## Assignment
Run through the data and copy out every line that mentions the word "bold".

## Dataset entries
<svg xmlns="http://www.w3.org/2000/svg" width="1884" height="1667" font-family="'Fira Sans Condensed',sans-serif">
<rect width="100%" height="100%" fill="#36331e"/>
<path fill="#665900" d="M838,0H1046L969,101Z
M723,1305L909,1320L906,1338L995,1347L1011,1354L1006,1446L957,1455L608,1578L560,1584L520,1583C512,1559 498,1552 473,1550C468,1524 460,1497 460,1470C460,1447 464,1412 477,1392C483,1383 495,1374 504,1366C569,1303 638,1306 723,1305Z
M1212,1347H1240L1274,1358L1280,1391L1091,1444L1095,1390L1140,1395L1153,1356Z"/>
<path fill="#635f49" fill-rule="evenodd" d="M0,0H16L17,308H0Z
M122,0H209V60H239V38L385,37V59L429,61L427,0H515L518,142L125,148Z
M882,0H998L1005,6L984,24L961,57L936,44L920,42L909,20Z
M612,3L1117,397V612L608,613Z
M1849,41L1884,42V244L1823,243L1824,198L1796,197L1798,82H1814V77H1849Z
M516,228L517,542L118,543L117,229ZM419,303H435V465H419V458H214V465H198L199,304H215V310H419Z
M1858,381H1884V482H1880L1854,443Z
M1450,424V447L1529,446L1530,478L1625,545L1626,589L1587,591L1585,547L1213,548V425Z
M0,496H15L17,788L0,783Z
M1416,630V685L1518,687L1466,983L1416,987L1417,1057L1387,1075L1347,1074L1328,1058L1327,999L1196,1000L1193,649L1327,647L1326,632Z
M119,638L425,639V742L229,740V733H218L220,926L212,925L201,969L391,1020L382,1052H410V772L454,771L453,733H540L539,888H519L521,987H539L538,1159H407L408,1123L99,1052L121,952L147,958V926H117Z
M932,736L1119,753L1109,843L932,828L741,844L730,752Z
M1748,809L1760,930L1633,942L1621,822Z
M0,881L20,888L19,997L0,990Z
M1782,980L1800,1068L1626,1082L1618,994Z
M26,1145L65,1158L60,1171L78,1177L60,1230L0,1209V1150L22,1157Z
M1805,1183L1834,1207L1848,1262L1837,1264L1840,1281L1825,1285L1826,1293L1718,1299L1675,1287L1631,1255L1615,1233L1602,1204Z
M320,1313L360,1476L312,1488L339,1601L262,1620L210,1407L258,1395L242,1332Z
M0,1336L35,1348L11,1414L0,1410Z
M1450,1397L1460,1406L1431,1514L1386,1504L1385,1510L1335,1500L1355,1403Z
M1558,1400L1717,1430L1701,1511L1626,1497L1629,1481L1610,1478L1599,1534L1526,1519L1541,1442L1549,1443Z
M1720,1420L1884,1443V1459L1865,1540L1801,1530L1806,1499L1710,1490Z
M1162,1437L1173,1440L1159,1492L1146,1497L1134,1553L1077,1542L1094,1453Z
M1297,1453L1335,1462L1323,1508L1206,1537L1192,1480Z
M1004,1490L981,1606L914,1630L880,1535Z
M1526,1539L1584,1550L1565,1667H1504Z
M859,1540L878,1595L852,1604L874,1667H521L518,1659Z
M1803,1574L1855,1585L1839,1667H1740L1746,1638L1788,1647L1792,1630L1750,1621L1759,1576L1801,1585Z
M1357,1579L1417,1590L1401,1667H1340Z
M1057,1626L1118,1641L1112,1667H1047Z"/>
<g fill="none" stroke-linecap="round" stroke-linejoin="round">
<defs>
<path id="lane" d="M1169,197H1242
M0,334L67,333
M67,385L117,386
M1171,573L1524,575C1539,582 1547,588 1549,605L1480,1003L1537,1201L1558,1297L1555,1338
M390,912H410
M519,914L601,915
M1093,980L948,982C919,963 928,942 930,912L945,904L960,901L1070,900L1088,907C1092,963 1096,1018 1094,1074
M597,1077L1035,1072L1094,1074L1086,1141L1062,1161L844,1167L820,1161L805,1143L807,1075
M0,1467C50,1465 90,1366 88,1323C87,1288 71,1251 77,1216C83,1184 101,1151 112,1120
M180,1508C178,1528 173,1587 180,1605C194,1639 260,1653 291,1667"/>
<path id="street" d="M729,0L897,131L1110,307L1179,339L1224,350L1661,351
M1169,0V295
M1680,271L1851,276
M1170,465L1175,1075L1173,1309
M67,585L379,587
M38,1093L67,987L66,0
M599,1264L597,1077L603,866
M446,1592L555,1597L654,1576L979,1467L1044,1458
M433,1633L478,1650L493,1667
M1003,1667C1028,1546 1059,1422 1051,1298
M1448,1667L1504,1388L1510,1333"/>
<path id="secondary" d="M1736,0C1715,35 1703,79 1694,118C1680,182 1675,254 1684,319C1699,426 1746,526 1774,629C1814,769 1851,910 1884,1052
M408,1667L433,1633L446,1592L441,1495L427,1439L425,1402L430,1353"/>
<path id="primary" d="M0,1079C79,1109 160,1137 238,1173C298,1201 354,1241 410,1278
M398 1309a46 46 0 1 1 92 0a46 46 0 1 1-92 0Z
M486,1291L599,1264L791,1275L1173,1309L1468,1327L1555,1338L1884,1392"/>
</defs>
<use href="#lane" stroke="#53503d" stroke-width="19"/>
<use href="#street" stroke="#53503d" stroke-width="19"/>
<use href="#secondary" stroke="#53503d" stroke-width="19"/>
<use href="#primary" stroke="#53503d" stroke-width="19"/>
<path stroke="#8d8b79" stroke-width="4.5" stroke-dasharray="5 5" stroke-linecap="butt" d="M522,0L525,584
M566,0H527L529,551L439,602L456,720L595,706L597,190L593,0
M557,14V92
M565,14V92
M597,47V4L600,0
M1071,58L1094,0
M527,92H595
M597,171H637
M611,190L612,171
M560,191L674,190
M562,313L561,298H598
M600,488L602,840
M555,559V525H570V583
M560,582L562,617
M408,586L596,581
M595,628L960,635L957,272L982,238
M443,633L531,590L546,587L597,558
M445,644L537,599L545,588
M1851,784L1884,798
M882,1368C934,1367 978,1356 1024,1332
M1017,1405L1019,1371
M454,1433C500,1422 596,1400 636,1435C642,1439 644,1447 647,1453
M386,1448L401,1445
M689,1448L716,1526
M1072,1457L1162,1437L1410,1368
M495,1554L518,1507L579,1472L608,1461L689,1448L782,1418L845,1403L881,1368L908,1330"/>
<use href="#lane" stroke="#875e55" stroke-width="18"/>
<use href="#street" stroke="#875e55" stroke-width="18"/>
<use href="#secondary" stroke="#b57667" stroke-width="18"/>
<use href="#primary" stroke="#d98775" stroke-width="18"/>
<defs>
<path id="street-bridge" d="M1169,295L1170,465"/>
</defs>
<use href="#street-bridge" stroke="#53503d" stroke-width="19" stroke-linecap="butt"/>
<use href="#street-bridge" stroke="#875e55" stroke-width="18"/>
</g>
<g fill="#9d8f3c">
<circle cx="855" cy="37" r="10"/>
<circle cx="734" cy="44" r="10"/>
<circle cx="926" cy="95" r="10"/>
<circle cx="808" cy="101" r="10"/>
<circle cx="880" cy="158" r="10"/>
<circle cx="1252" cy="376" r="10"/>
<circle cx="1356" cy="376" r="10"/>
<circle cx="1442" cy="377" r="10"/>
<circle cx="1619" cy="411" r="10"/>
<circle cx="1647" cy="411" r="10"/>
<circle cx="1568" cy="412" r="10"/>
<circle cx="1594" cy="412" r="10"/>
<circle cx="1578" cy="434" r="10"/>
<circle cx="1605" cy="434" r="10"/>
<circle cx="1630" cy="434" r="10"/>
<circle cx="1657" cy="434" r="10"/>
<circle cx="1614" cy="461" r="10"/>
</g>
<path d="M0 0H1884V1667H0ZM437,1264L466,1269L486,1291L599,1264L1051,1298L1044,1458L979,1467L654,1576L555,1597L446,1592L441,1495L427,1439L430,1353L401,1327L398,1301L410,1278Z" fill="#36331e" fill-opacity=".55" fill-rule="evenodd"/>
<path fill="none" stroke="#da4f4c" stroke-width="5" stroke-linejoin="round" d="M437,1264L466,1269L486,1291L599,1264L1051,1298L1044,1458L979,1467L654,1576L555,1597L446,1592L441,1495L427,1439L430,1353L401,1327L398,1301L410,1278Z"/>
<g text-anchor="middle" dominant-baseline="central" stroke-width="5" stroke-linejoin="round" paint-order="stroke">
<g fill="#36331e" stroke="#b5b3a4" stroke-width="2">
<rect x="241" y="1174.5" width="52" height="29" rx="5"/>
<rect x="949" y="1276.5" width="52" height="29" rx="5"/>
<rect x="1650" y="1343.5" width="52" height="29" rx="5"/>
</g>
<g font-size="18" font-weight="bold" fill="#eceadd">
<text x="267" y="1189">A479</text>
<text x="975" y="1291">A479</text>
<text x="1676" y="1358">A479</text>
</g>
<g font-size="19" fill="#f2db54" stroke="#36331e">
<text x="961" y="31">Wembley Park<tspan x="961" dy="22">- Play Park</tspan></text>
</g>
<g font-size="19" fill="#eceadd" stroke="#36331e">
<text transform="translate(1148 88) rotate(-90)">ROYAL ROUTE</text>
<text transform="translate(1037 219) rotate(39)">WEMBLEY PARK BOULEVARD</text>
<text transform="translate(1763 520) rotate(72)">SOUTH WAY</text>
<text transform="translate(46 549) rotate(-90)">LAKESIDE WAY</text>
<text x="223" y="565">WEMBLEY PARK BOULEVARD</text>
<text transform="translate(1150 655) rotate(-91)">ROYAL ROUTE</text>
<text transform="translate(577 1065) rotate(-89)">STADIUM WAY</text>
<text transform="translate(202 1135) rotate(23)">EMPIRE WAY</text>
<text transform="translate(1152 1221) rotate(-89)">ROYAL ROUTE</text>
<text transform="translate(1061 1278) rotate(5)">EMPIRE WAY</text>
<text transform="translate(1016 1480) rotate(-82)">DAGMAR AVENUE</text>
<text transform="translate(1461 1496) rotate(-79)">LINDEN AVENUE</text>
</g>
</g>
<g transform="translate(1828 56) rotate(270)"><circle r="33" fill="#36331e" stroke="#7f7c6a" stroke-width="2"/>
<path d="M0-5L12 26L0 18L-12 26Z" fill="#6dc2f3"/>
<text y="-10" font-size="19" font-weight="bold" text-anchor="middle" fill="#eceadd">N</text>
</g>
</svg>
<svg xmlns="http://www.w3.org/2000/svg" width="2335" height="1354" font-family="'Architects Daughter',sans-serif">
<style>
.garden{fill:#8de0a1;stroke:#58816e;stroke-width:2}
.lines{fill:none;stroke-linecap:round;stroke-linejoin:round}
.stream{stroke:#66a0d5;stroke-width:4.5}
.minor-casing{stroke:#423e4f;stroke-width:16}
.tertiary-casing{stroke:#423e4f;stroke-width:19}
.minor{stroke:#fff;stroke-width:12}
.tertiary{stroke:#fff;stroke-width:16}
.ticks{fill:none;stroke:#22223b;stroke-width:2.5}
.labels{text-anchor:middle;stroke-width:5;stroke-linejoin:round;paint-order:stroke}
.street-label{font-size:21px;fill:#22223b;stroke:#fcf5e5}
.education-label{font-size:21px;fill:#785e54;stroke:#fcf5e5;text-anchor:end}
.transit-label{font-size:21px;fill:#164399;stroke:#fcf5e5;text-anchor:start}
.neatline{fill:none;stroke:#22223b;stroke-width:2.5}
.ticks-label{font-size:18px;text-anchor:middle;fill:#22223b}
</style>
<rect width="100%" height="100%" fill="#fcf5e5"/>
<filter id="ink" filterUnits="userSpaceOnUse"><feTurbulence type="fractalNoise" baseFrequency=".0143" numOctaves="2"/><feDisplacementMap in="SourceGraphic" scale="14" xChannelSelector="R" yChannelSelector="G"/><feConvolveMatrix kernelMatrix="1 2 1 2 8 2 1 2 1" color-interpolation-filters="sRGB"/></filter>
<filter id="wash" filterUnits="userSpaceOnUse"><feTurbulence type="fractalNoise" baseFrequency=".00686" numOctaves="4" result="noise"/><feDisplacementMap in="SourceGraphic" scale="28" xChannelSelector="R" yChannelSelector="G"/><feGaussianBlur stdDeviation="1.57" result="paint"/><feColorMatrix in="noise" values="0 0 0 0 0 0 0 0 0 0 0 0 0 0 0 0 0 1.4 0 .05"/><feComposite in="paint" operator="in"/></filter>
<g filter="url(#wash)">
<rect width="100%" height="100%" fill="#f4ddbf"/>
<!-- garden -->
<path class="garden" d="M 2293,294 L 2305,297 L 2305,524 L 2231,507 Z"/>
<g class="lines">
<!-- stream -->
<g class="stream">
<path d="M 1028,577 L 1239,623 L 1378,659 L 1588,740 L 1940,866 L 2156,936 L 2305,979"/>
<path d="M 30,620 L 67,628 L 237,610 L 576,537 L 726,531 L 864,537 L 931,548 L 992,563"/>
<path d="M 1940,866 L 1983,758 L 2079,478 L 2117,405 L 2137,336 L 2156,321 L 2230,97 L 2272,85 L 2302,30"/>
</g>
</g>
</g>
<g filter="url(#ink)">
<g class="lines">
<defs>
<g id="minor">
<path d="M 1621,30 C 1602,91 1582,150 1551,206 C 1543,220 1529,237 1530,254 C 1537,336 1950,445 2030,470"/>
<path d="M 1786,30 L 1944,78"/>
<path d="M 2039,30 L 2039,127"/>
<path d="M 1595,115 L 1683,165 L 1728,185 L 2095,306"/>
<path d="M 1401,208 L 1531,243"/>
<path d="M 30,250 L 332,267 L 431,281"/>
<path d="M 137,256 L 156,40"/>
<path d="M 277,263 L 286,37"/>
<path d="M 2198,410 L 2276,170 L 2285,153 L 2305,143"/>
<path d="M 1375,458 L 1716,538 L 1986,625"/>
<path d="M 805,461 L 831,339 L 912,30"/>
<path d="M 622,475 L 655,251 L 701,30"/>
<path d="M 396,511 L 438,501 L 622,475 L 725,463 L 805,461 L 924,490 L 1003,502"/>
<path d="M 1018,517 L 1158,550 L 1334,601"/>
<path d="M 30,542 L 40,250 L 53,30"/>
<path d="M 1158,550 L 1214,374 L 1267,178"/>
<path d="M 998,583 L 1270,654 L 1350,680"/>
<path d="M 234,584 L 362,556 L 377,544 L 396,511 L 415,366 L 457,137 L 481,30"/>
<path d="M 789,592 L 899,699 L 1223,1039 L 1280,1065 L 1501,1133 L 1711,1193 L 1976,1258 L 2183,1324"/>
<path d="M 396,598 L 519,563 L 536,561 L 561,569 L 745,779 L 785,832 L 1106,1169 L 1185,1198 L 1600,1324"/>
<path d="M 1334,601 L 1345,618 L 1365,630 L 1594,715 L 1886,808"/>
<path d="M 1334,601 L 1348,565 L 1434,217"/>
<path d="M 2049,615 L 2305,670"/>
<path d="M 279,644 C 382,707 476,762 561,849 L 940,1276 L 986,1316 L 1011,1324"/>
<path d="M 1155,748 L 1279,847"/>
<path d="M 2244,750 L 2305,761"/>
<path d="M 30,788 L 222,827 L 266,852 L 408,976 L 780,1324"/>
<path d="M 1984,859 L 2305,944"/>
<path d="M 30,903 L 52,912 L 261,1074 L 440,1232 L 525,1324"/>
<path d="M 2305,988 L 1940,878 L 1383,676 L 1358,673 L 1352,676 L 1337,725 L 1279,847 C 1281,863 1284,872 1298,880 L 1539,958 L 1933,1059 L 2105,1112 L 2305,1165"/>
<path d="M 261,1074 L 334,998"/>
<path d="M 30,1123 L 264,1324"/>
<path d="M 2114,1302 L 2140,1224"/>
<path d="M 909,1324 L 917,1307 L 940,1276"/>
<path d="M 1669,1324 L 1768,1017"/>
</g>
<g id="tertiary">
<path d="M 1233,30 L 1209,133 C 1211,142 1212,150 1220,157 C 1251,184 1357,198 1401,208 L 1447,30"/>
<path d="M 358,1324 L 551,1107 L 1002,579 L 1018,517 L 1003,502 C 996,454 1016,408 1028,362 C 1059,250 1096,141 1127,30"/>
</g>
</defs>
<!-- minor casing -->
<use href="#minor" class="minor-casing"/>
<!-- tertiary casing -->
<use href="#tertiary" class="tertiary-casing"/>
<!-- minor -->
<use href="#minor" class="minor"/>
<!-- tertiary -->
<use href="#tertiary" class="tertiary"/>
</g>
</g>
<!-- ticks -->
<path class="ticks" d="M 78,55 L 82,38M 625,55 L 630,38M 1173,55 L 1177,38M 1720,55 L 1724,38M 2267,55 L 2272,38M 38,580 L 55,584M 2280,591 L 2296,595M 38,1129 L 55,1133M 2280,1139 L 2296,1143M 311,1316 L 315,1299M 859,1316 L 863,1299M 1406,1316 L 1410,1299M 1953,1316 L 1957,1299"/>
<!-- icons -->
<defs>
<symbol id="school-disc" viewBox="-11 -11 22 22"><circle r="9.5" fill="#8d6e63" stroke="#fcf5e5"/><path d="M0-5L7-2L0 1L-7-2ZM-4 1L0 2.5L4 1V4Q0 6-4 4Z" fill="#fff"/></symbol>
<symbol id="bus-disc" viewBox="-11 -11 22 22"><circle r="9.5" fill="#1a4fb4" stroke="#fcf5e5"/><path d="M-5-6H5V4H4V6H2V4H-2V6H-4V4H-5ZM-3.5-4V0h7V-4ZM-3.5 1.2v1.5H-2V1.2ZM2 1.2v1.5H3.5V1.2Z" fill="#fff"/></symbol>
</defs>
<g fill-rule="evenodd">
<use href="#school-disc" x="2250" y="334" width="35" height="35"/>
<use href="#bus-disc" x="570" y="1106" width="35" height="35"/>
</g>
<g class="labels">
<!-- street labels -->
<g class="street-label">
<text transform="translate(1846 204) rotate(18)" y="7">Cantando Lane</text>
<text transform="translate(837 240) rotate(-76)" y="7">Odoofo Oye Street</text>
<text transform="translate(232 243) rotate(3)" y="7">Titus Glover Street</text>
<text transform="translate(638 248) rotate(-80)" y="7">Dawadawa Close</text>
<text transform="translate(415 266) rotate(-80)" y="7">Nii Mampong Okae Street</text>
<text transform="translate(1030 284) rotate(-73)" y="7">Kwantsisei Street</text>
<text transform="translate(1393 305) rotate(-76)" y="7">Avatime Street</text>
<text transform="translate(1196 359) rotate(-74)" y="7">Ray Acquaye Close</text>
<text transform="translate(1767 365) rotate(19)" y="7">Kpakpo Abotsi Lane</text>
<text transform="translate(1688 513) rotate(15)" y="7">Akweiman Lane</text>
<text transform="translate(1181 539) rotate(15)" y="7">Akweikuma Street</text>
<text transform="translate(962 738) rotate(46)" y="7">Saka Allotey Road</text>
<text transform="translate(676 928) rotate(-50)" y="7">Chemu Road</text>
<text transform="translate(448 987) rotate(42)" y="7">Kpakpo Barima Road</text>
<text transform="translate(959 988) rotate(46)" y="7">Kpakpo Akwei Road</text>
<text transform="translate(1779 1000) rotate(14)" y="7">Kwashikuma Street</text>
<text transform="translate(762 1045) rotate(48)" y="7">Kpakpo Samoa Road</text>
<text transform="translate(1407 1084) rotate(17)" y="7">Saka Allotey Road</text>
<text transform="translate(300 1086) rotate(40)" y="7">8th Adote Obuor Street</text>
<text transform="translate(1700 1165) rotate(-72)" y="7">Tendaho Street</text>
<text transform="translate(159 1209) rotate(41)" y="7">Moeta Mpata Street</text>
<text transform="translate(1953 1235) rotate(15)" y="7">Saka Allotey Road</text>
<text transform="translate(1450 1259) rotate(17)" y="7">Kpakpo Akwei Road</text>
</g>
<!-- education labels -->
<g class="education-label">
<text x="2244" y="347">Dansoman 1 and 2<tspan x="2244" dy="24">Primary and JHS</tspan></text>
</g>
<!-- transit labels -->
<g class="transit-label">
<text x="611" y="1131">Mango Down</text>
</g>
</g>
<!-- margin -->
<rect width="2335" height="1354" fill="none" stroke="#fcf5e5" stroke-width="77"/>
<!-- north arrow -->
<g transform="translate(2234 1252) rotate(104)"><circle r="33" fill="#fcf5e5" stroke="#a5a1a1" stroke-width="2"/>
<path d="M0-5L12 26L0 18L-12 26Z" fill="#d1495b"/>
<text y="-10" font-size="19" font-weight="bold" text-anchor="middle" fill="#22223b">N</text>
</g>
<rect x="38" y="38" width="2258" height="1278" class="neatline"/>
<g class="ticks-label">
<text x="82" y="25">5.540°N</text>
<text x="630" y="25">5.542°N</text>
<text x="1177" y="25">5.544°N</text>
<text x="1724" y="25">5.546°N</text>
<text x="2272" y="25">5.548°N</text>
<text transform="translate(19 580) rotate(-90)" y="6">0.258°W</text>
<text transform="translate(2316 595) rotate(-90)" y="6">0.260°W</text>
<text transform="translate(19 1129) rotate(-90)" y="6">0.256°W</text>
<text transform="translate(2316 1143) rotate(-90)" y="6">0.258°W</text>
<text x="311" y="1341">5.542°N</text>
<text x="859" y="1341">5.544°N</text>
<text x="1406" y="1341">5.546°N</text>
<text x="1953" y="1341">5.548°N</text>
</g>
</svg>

## Result for this exercise
<g font-size="18" font-weight="bold" fill="#eceadd">
<text y="-10" font-size="19" font-weight="bold" text-anchor="middle" fill="#eceadd">N</text>
<text y="-10" font-size="19" font-weight="bold" text-anchor="middle" fill="#22223b">N</text>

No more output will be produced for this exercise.